So whatever imputation, the ignorant or the deceipt especially, wants to make of the Tun's letter, juxtaposed to the Brother Anwar Bin Ibrahim statement in "support of all efforts to protect the security of the State of Israel", they would be fatuous and wittingly unintelligent.

ADDENDUM

If the obstinate wants to point and call into question, the last sentence and hand-wrriten part of the Tun's letter, "I look forward to normal relations with Israel", I have taken the liberty to provide a coherent meaning for the sentence.

Dr Glenda J. Treadaway, Appalachian State University dean, in a "Normalization Topic Wording Paper" to CEDA gives a researched definition of "normal relations".

Relevent excerpts:

The most difficult task in researching this wording was to determine what constitutes "normalization" of relations with another country. While the term is used throughout the foreign policy literature, very few sources actually provide coherent explanations of what is, and is not, "normalization." However, there are a few books that actually
provide an "official" definition.

Many scholars indicate anything that makes relations "more normal," for example, humanitarian assistance, trade agreements, etc, is a "normalization" of relations. This would make negative ground more difficult to predict, as "normalization" would be similar to "change" with a direction. However, the verb form of normalization, normalize, might solve many of these problems since it suggests a particular goal and end point within the context of a specific policy.
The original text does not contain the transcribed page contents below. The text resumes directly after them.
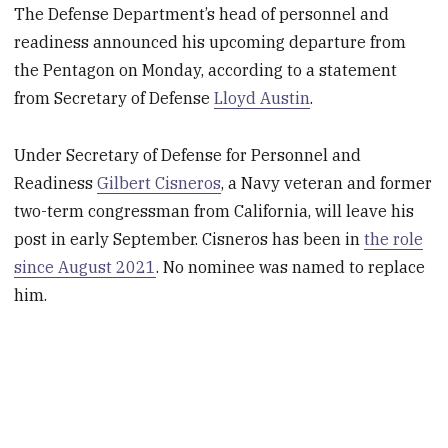
The Defense Department’s head of personnel and
readiness announced his upcoming departure from
the Pentagon on Monday, according to a statement
from Secretary of Defense
Lloyd Austin
.
Under Secretary of Defense for Personnel and
Readiness
Gilbert Cisneros
, a Navy veteran and former
two-term congressman from California, will leave his
post in early September. Cisneros has been in
the role
since August 2021
. No nominee was named to replace
him.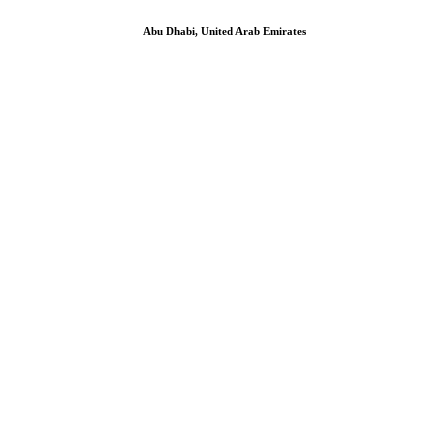
Abu Dhabi, United Arab Emirates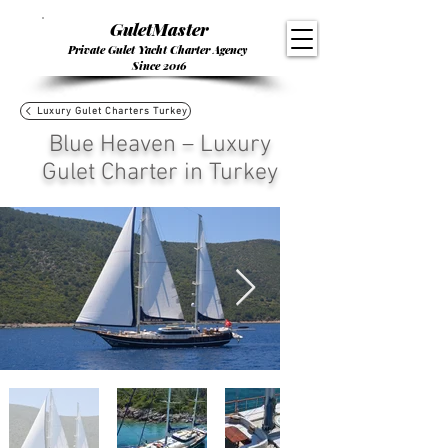
GuletMaster
Private Gulet Yacht Charter Agency
Since 2016
Luxury Gulet Charters Turkey
Blue Heaven – Luxury
Gulet Charter in Turkey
A Dictionary of Political Thought, Roger Scruton, (ISBN: 0060150440), 1982, p 327 Normalization: "Used after the Second World War to refer to the re-establishment of friendly relations between states, rulers and peoples. Also a euphemism for the forced resumption of unwanted ties, as in the normalization of Czechoslovakia after 1968, following the intervention of the Soviet Army."

These definitions are useful for a few reasons. Initially they note that normalization is a relatively new concept in international relations. The origins of the term are said to be post-World War II and more specifically in the cessation of hostilities between the United States and China during Nixon's presidency (this explains its currency in the literature as a term and the lack of formal definitions). Second, normalization is seen to be a process centered on the(re)creation of non-extant relationships. The important aspect of these definitions is the scope of the action that "normalize" requires. These definitions require affirmatives to make a substantive change to status quo policy towards the enumerated states.

The topic committee and debate community should consider using the verb form "normalize" instead of the noun form "normalization," in the resolution because "normalize" suggests an endpoint to be achieved, i.e. normal relations. This would provide more predictable ground because it would force affirmatives to make larger changes to United States' foreign policy. The definitions above indicate that to normalize relations requires a re-establishment of relations-not just overtures towards re-establishment of relations. This would force affirmatives to engage the topic countries in a substantive manner, rather than just beginning the process of engagement.